Astrophysicists Nelson, Angel and Wilson win Kavli Prizes

SPIE Newsroom 
3 June 2010

03 June 2010

SPIE Member Jerry Nelson of the University of California, Santa Cruz, was among eight scientists who have been recognized with the award of one of the richest prizes in science, the $1 million Kavli Prize. 

The scientists from England, Germany, and the United States are competing to build humongous telescopes, elucidate the machinery by which brain cells signal each other and manipulate individual atoms and molecules into submicroscopic structures.

Nelson is sharing the award for astrophysics with Roger Angel of the University of Arizona and British scientist Raymond Wilson of the European Southern Observatory and formerly of Imperial College London.

Working separately, Nelson and Angel improved the structure of telescopes, making them more powerful and allowing them to provide higher-resolution images.

Wilson, a pioneer in adaptive optics, has helped astronomers gaze further into space by using computers to correct for the distorting effects of gravity, wind and temperature on telescopes.

Both Nelson and Angel are scheduled to present talks at the SPIE Astronomical Telescopes and Instrumentation symposium in San Diego later this month.

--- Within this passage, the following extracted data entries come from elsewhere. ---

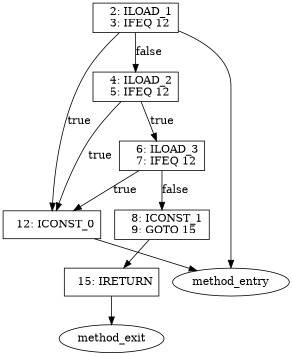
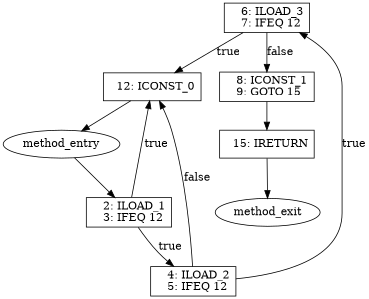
  digraph {
    node [shape=box]
    n1 [label="   6: ILOAD_3\l   7: IFEQ 12\l"]
    n2 [label="  12: ICONST_0\l"]
    n3 [label="   8: ICONST_1\l   9: GOTO 15\l"]
    n4 [label=method_entry shape=ellipse]
    n5 [label="  15: IRETURN\l"]
    n6 [label="   2: ILOAD_1\l   3: IFEQ 12\l"]
    n7 [label="   4: ILOAD_2\l   5: IFEQ 12\l"]
    n8 [label=method_exit shape=ellipse]
    n1 -> n2 [label=true]
    n1 -> n3 [label=false]
    n2 -> n4
    n3 -> n5
-   n6 -> n4
+   n4 -> n6
    n5 -> n8
    n6 -> n2 [label=true]
-   n6 -> n7 [label=false]
+   n6 -> n7 [label=true]
    n7 -> n1 [label=true]
-   n7 -> n2 [label=true]
+   n7 -> n2 [label=false]
  }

Jerry NelsonNelson, the founding director of the Center for Adaptive Optics at UC and a Keck Observatory scientist, has been involved with the design of two Keck telescopes and will be the keynote speaker at an all-conference dinner and presentation on 29 June during the symposium. In his talk, "Four Hundred Years Through the Eye of the Telescope," Nelson will reflect on how telescopes have changed science and society.

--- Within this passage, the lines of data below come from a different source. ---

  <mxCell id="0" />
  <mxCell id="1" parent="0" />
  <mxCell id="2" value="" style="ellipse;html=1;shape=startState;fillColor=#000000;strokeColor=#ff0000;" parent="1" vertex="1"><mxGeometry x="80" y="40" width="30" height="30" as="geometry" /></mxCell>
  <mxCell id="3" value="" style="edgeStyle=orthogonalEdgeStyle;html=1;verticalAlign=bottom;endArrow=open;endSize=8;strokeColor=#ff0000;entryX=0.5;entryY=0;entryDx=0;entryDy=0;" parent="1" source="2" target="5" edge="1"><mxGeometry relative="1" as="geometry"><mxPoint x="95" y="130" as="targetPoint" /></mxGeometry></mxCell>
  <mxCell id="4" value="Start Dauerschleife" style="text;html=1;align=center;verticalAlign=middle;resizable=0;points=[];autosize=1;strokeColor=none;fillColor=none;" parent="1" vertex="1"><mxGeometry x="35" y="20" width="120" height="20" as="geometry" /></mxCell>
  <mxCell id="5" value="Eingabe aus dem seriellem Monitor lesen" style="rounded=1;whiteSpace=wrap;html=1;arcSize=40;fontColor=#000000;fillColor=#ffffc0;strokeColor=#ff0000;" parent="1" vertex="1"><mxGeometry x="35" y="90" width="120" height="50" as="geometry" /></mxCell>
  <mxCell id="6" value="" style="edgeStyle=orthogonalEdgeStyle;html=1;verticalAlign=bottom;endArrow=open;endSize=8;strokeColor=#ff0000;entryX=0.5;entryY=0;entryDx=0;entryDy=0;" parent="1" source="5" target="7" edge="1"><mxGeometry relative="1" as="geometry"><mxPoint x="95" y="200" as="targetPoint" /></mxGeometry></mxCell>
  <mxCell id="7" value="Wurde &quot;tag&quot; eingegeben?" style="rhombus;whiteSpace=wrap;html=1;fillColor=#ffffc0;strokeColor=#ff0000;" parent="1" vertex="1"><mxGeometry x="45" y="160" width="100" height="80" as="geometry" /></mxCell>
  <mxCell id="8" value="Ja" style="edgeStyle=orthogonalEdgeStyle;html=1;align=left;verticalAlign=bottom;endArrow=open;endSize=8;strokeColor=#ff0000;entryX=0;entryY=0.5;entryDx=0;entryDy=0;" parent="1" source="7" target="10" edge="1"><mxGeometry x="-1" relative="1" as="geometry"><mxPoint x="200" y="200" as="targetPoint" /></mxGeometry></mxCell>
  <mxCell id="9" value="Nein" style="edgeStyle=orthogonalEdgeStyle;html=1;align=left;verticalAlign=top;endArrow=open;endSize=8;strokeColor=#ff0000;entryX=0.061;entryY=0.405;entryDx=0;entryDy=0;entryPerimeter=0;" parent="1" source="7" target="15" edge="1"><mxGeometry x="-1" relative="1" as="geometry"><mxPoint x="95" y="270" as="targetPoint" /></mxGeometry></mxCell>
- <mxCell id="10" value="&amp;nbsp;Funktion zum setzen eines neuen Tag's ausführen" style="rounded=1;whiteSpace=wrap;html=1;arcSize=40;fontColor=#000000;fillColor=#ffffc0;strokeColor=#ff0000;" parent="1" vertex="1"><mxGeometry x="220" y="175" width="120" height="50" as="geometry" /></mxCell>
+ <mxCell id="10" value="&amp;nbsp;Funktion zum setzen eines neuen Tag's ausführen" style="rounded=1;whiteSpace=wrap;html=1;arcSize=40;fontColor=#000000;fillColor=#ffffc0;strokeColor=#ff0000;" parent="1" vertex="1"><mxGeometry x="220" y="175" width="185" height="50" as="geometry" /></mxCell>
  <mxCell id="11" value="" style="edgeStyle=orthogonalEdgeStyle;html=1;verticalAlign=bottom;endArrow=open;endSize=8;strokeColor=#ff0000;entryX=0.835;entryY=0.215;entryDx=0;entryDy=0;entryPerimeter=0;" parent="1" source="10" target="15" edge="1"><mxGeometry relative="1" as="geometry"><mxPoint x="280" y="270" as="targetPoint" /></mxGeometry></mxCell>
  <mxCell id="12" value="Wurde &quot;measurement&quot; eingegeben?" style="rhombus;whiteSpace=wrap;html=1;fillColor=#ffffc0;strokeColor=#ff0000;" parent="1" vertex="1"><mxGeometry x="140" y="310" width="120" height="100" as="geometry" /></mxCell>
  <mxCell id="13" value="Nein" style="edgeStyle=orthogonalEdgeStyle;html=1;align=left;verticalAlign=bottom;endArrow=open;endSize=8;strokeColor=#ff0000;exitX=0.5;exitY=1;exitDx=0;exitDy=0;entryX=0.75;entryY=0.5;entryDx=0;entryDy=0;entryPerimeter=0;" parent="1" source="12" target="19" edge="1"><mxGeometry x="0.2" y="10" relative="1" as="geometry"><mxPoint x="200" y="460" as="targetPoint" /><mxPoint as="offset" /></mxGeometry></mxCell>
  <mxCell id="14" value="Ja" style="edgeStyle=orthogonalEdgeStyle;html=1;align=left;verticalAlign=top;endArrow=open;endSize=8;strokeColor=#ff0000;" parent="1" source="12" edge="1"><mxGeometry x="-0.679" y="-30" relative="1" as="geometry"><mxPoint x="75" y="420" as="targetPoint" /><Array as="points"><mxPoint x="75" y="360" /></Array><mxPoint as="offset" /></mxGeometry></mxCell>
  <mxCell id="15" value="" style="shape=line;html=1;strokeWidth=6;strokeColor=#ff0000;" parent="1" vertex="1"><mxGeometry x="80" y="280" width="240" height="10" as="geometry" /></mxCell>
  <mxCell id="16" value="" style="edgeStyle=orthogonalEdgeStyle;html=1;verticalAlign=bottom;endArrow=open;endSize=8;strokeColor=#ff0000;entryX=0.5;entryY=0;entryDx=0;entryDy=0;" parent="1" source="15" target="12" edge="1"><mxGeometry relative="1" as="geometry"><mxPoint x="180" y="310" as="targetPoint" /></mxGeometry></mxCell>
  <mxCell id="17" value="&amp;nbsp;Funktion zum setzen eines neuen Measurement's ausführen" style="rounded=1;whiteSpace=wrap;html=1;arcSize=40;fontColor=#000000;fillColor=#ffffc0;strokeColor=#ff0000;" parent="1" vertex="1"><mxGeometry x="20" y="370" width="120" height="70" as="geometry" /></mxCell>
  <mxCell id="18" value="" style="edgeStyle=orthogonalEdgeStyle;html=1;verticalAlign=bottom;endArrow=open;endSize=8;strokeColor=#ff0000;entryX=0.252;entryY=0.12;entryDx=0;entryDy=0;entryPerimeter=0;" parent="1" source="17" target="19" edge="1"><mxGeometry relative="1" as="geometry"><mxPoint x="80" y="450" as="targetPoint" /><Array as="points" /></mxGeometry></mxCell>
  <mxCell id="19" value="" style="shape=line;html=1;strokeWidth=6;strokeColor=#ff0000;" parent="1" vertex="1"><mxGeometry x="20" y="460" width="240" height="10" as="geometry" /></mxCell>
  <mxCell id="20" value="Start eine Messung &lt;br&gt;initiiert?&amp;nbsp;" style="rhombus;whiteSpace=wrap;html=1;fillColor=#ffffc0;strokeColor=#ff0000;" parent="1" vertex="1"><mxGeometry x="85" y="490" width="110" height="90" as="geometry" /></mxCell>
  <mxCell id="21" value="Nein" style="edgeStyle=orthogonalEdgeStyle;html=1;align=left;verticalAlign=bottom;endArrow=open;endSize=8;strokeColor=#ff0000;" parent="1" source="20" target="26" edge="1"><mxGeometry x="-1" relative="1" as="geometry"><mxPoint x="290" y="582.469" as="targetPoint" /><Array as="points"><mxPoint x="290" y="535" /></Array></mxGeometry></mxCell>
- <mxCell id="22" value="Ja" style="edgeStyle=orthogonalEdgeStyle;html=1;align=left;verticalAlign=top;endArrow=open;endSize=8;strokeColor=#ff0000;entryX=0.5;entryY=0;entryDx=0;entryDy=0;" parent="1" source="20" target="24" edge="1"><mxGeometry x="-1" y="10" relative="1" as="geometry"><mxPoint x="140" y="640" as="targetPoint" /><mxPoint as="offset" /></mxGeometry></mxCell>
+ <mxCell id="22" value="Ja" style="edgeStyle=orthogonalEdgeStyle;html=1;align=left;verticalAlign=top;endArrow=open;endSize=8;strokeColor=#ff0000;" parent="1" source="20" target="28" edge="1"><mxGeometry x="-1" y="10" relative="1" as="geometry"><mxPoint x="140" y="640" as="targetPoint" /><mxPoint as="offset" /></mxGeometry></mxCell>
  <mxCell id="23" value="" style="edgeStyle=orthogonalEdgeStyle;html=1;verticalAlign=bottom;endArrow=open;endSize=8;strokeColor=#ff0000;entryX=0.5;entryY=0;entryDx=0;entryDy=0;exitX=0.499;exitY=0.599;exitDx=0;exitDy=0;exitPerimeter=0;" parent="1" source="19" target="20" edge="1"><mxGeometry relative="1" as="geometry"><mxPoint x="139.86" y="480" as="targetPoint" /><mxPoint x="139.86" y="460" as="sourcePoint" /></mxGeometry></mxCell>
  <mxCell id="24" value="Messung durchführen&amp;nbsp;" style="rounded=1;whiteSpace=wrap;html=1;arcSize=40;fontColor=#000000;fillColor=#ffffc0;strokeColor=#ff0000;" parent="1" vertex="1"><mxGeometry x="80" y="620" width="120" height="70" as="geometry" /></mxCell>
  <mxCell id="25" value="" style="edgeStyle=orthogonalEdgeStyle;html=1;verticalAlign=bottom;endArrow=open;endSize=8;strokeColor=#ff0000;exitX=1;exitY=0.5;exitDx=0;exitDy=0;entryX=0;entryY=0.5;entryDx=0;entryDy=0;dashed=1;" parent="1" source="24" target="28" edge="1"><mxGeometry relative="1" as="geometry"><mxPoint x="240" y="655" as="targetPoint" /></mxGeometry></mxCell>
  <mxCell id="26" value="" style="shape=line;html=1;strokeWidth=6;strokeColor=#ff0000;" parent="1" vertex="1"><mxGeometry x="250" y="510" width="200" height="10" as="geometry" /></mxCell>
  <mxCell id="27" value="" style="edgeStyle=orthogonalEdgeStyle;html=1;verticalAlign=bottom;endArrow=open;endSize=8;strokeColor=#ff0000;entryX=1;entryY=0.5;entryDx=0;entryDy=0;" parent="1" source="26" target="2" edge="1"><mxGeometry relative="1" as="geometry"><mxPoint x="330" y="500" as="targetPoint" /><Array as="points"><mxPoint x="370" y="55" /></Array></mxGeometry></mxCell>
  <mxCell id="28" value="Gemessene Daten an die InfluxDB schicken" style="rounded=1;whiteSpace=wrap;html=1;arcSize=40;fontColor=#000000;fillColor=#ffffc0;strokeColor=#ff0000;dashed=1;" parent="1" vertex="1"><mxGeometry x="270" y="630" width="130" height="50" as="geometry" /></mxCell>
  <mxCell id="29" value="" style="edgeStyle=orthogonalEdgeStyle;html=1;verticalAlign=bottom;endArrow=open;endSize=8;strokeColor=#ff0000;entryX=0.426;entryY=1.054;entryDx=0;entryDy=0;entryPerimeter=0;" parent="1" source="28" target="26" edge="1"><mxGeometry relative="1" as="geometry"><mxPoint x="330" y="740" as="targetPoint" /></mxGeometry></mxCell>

Nelson will also present a paper at the symposium on the status of the Thirty Meter Telescope (TMT) Project.

Angel, founder and director of the UA Steward Observatory Mirror Lab, was cited for his development of methods to build larger telescope mirrors, using a spinning furnace and honeycomb structure that make the mirror lightweight and rigid at the same time. He will present a paper at the SPIE Astronomical Telescopes and Instrumentation symposium on a design for a 4-meter, wide-field coronagraph space telescope (WFCT). The WFCT is designed for general astrophysics and exoplanet observations and as a flagship-class mission to succeed the Hubble and James Webb Space Telescopes.

Neuroscience and nanoscience prizes

The Kavli neuroscience prize will also be shared three ways, by Thomas Südhof of the Stanford School of Medicine, Richard H. Scheller of Genentech, and James E. Rothman of Yale University for work on the molecular basis of nervous transmission.

The Kavli prize for nanoscience will go to Donald M. Eigler of IBM's Almaden Research Center in San Jose, CA, and Nadrian C. Seeman of New York University for developing the ability to indulge in architecture and engineering on the smallest scales imaginable. Eigler reserved his place in the history of science in 1989 when he became the first person ever to pick up an individual atom and move it precisely to another location. He then went on to make a series of breakthroughs that have helped us to understand some of the most basic units of matter.

The Kavli Prizes are a partnership of the Norwegian Academy of Science and Letters, the Kavli Foundation, and the Norwegian Ministry of Education and Research.